Another notable repository is fkyah3/opencode-yg (Growth Score: 20.12, Stars: 35), a research fork demonstrating Language Anchoring for consistent language thinking in LLMs. With an impressive 100 commits over the past month, it's clear that this project is actively being developed and refined.
matrix-agent/awesome-agentic-world-modeling (Growth Score: 9.86, Stars: 192) offers a comprehensive overview of agentic world modeling, covering foundations, capabilities, laws, and beyond. As researchers continue to explore the possibilities of agent-based modeling, this repository serves as a valuable resource for staying up-to-date on the latest developments.
AutoMedBench/AutoMedBench (Growth Score: 9.47, Stars: 24) provides a benchmark for autonomous AI agents in medical research, allowing developers to test and evaluate their models in a standardized environment. With its strong growth score and frequent commits, it's clear that this repository is gaining traction among researchers.
thunlp/OPD (Growth Score: 7.31, Stars: 257) offers an official implementation of on-policy distillation for large language models, providing insights into the phenomenology, mechanism, and recipe for successful knowledge transfer. As one of the most-starred repositories on this list, it's clear that researchers are eager to learn from this work.
XIAO4579/PRISM (Growth Score: 6.32, Stars: 60) explores pre-alignment via black-box on-policy distillation for multimodal RL, pushing the boundaries of what is possible in reinforcement learning. With its strong growth score and active development, this repository is definitely worth keeping an eye on.
gameworld-project/gameworld (Growth Score: 5.52, Stars: 170) provides a standardized environment for evaluating multimodal game agents, allowing researchers to compare and contrast different approaches to game-playing AI. As interest in game-based AI research continues to grow, this repository is likely to remain an important resource.

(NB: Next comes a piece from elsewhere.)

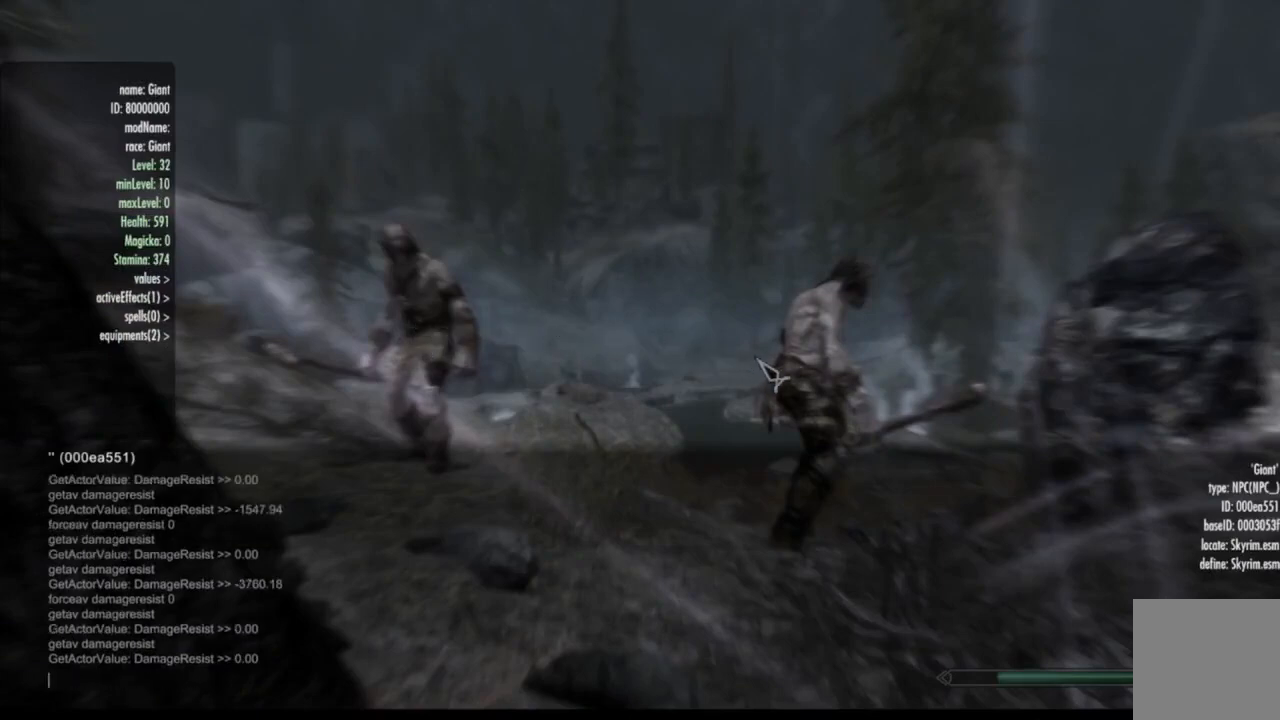
{"buttons": ["Y"], "left_stick": "center", "right_stick": "center", "events": []}
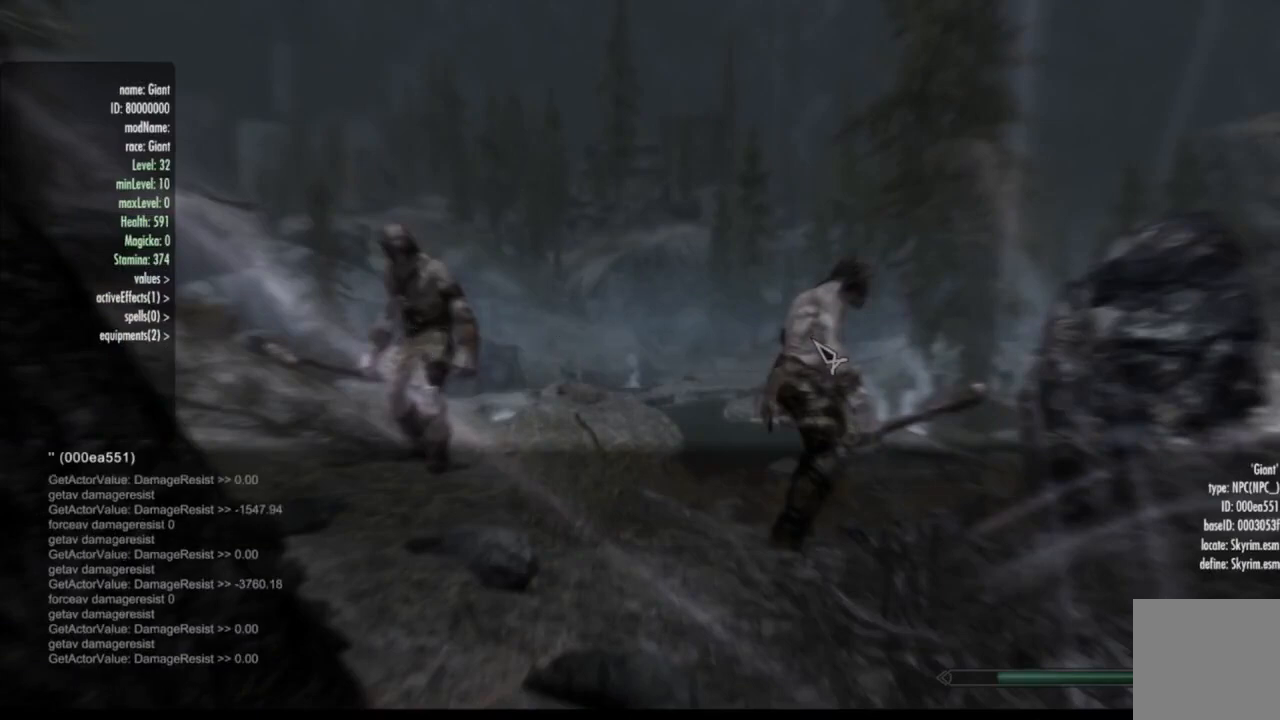
{"buttons": ["Y"], "left_stick": "center", "right_stick": "center", "events": []}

Hedlen/Awesome-Multimodal-Intelligence (Growth Score: 4.17, Stars: 37) offers a curated collection of papers, code, and datasets related to multimodal intelligence, covering VLMs, VLAs, world models, and embodied AI. While its growth score may be lower than some other repositories on this list, it's clear that this collection is providing valuable insights for researchers.

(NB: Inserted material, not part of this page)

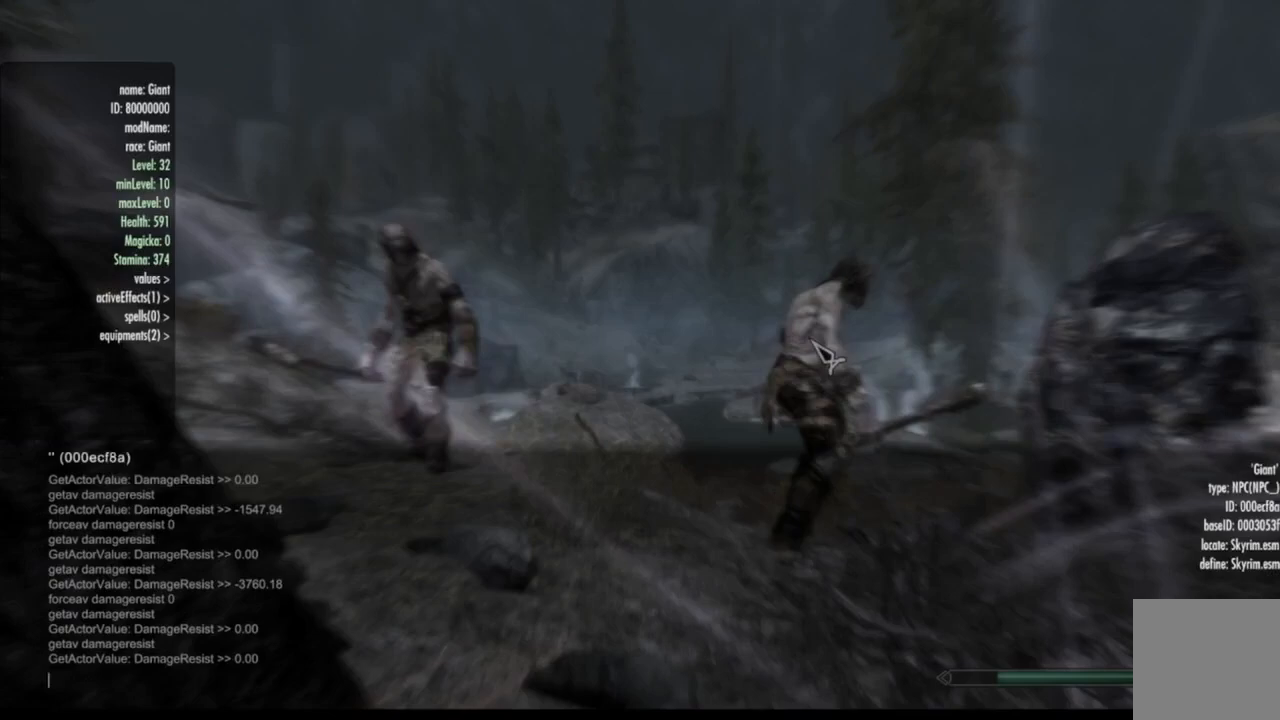
{"buttons": ["Y"], "left_stick": "center", "right_stick": "center", "events": []}
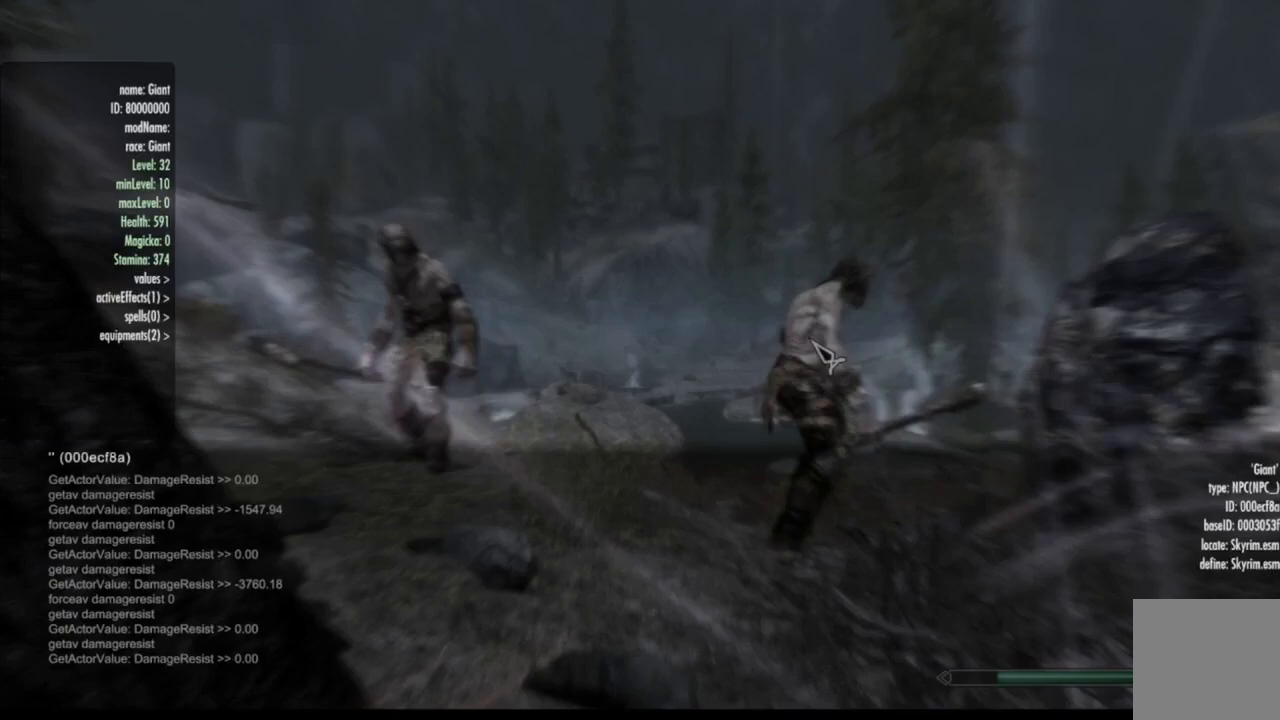
{"buttons": ["Y"], "left_stick": "center", "right_stick": "center", "events": []}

AMAP-ML/DCW (Growth Score: 3.86, Stars: 114) explores the SNR-t bias of diffusion probabilistic models, shedding light on the underlying mechanisms of these powerful tools. With its strong growth score and active development, it's clear that this repository is making important contributions to the field.
Yovecent/UDM-GRPO (Growth Score: 3.48, Stars: 21) provides a stable and efficient approach to group relative policy optimization for uniform discrete diffusion models, offering insights into the possibilities of reinforcement learning in complex environments. With its strong growth score and active development, this repository is definitely worth keeping an eye on.